**INSTRUCTIONS FOR THE TASK**
Pictures in the data should be dropped; transcribe exactly the lines from the one that has "exposure_s: 1/1500" through the one that has "focal_35mm: 24".

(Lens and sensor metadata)
--*--

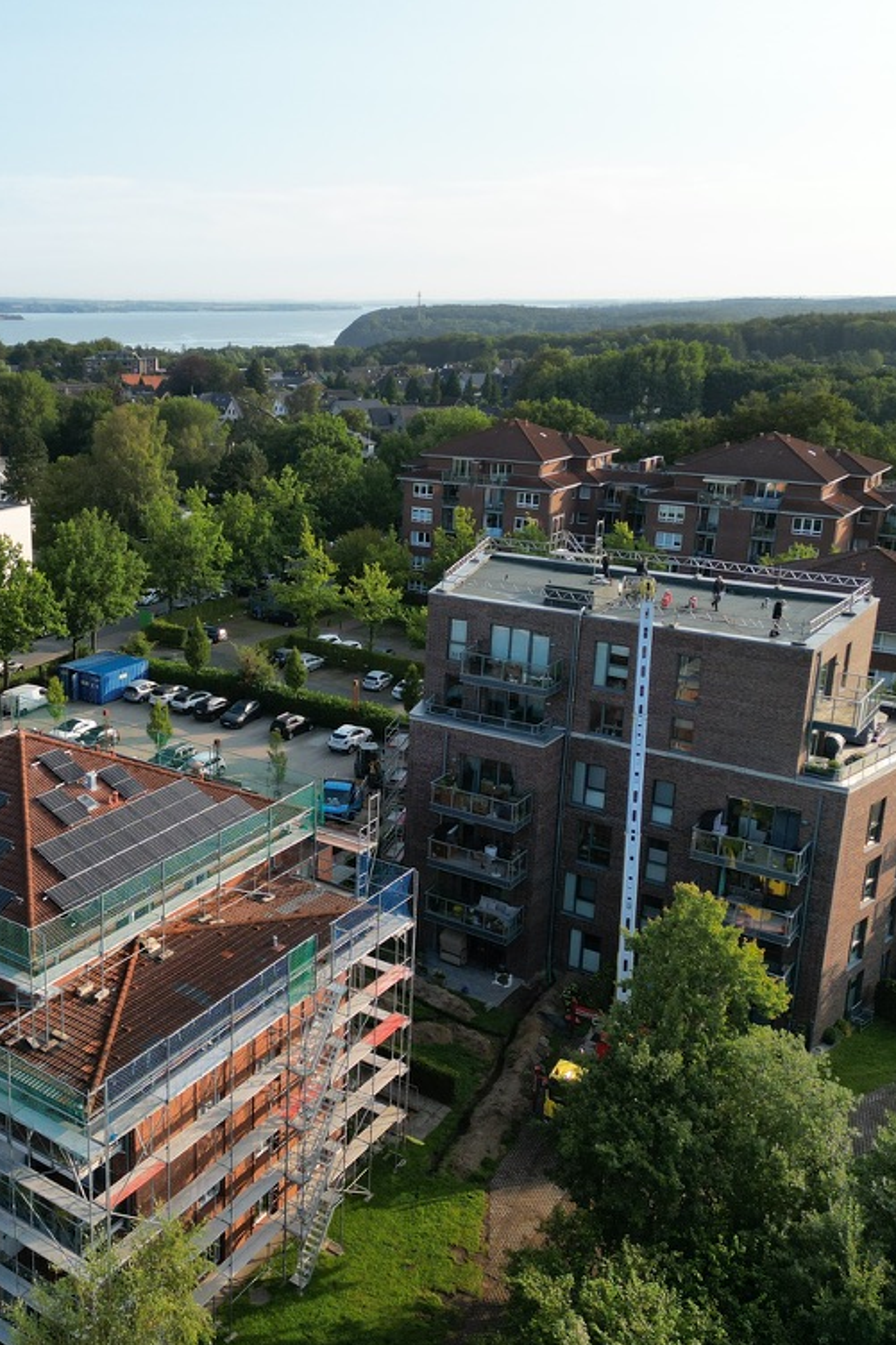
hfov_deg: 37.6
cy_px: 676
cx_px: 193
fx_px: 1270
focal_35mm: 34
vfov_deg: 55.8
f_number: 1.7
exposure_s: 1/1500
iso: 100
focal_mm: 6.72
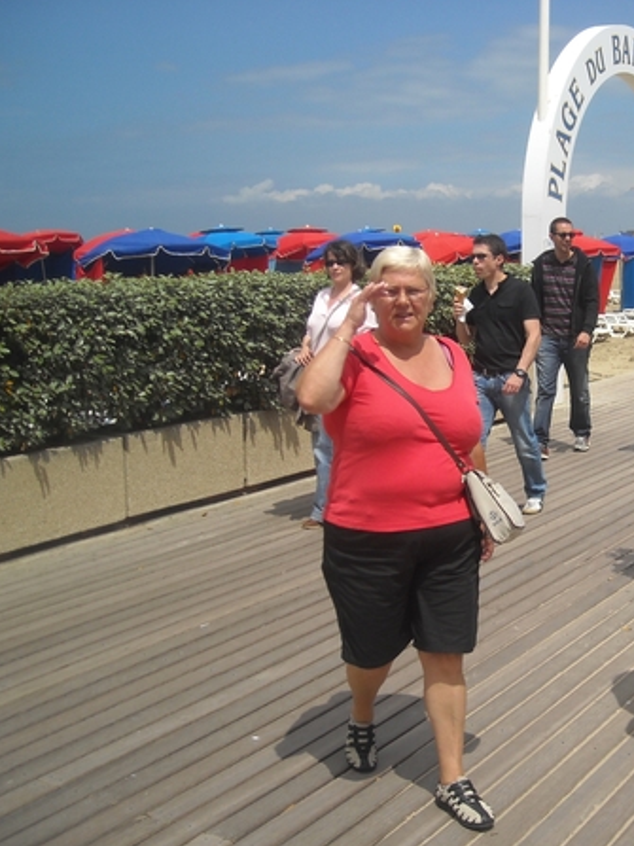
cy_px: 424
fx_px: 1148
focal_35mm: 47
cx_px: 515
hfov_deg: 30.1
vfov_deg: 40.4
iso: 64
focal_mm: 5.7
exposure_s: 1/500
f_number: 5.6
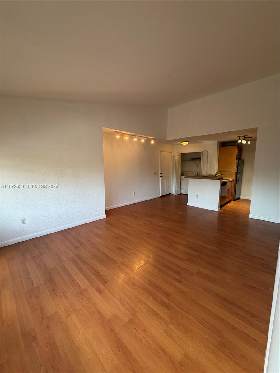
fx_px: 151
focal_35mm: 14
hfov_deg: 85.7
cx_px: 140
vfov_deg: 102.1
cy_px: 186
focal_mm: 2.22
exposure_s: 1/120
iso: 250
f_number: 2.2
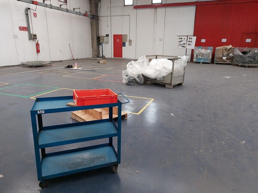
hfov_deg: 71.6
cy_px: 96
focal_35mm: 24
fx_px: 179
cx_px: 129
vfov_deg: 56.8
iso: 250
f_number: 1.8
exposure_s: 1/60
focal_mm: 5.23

--*--

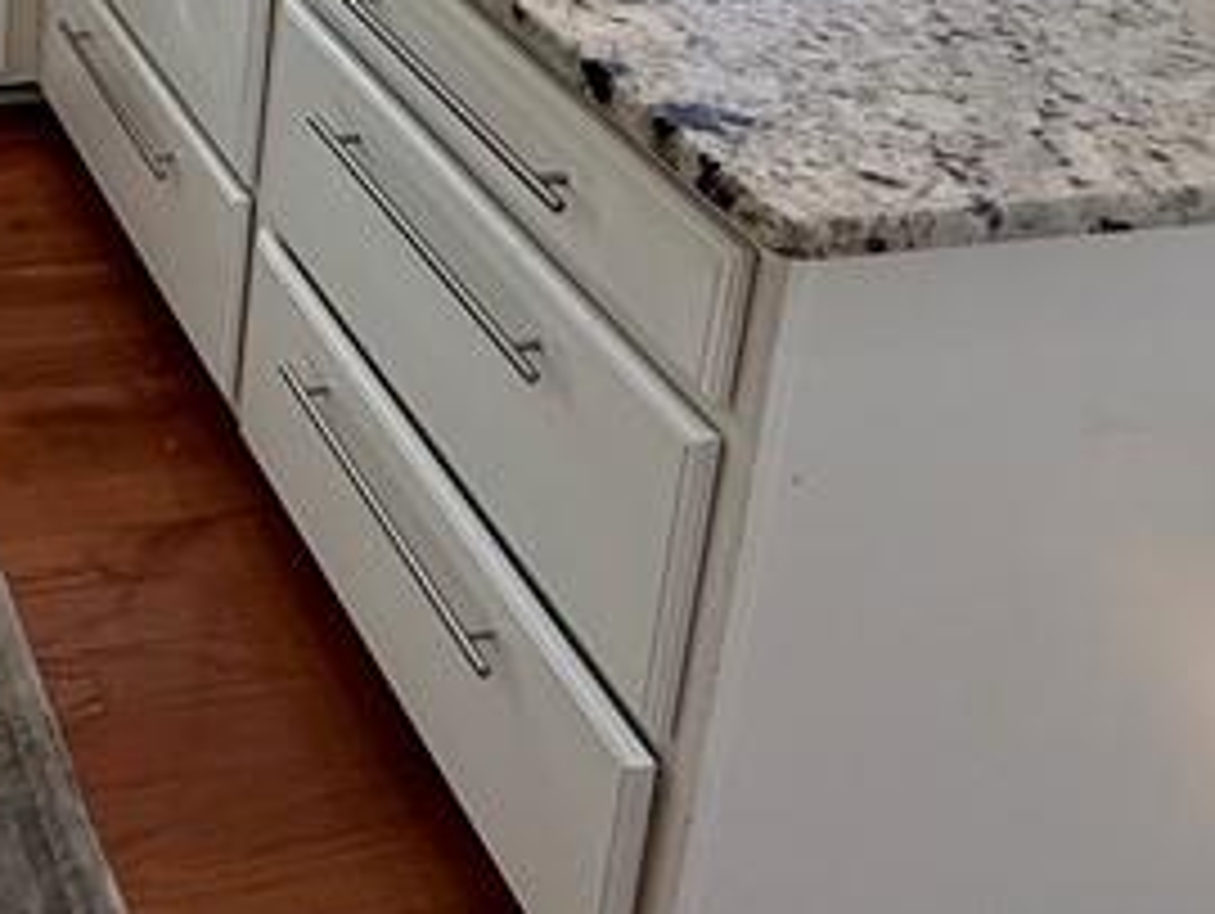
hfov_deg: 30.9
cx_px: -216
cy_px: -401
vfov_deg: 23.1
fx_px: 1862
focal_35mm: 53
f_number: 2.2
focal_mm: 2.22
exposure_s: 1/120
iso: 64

--*--

**RESULT OF THE TASK**
exposure_s: 1/1500
iso: 100
focal_mm: 6.72
cy_px: 424
fx_px: 1148
focal_35mm: 47
cx_px: 515
hfov_deg: 30.1
vfov_deg: 40.4
iso: 64
focal_mm: 5.7
exposure_s: 1/500
f_number: 5.6
fx_px: 151
focal_35mm: 14
hfov_deg: 85.7
cx_px: 140
vfov_deg: 102.1
cy_px: 186
focal_mm: 2.22
exposure_s: 1/120
iso: 250
f_number: 2.2
hfov_deg: 71.6
cy_px: 96
focal_35mm: 24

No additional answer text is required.